WORK ITEM: From the line that includes "is a micrograph" to the last line of the data, quote each line precisely; both boundary lines belong in the answer.

SUPPLIED MATERIAL:
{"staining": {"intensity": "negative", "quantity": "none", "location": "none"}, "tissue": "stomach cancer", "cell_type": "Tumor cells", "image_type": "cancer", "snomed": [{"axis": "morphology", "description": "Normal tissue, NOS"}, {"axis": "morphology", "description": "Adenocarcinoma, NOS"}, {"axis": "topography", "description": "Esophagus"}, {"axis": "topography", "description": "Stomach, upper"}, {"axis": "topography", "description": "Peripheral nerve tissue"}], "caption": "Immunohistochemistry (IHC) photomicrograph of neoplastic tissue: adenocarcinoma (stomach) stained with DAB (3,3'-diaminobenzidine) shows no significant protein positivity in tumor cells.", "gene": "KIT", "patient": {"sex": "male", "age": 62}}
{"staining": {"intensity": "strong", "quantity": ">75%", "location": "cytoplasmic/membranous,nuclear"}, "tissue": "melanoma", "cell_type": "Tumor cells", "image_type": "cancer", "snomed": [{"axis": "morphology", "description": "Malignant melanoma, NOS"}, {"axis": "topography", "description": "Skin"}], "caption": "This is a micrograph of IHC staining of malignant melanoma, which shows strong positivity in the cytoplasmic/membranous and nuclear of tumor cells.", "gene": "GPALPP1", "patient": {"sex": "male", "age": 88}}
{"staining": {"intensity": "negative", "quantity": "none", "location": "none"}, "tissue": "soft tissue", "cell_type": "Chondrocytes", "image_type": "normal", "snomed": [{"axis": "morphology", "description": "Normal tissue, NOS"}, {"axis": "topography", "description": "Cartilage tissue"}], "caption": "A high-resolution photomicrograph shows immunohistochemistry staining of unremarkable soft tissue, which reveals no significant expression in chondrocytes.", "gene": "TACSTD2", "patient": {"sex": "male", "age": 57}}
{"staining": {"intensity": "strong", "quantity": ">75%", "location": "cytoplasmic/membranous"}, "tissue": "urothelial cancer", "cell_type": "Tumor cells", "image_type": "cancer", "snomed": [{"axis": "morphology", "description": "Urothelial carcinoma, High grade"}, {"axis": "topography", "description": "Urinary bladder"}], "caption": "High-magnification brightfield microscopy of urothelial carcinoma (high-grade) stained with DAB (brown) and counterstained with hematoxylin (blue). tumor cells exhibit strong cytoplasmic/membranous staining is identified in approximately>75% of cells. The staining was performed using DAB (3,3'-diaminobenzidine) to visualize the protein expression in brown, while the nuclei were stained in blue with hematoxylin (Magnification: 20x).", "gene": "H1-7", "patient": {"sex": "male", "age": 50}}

SOLUTION FOR THIS PROBLEM:
{"staining": {"intensity": "strong", "quantity": ">75%", "location": "cytoplasmic/membranous,nuclear"}, "tissue": "melanoma", "cell_type": "Tumor cells", "image_type": "cancer", "snomed": [{"axis": "morphology", "description": "Malignant melanoma, NOS"}, {"axis": "topography", "description": "Skin"}], "caption": "This is a micrograph of IHC staining of malignant melanoma, which shows strong positivity in the cytoplasmic/membranous and nuclear of tumor cells.", "gene": "GPALPP1", "patient": {"sex": "male", "age": 88}}
{"staining": {"intensity": "negative", "quantity": "none", "location": "none"}, "tissue": "soft tissue", "cell_type": "Chondrocytes", "image_type": "normal", "snomed": [{"axis": "morphology", "description": "Normal tissue, NOS"}, {"axis": "topography", "description": "Cartilage tissue"}], "caption": "A high-resolution photomicrograph shows immunohistochemistry staining of unremarkable soft tissue, which reveals no significant expression in chondrocytes.", "gene": "TACSTD2", "patient": {"sex": "male", "age": 57}}
{"staining": {"intensity": "strong", "quantity": ">75%", "location": "cytoplasmic/membranous"}, "tissue": "urothelial cancer", "cell_type": "Tumor cells", "image_type": "cancer", "snomed": [{"axis": "morphology", "description": "Urothelial carcinoma, High grade"}, {"axis": "topography", "description": "Urinary bladder"}], "caption": "High-magnification brightfield microscopy of urothelial carcinoma (high-grade) stained with DAB (brown) and counterstained with hematoxylin (blue). tumor cells exhibit strong cytoplasmic/membranous staining is identified in approximately>75% of cells. The staining was performed using DAB (3,3'-diaminobenzidine) to visualize the protein expression in brown, while the nuclei were stained in blue with hematoxylin (Magnification: 20x).", "gene": "H1-7", "patient": {"sex": "male", "age": 50}}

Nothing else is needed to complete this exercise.